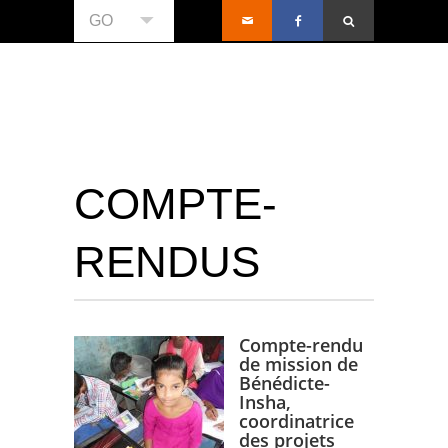
GO
COMPTE-
RENDUS
Compte-rendu
de mission de
Bénédicte-
Insha,
coordinatrice
des projets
+ + + +
- TRY IT -
Reproduce the text of every row with "mission" changed to "visite" and nothing else altered. Omit the pictures.

- WRITTEN SOLUTION -
GO
COMPTE-
RENDUS
Compte-rendu
de visite de
Bénédicte-
Insha,
coordinatrice
des projets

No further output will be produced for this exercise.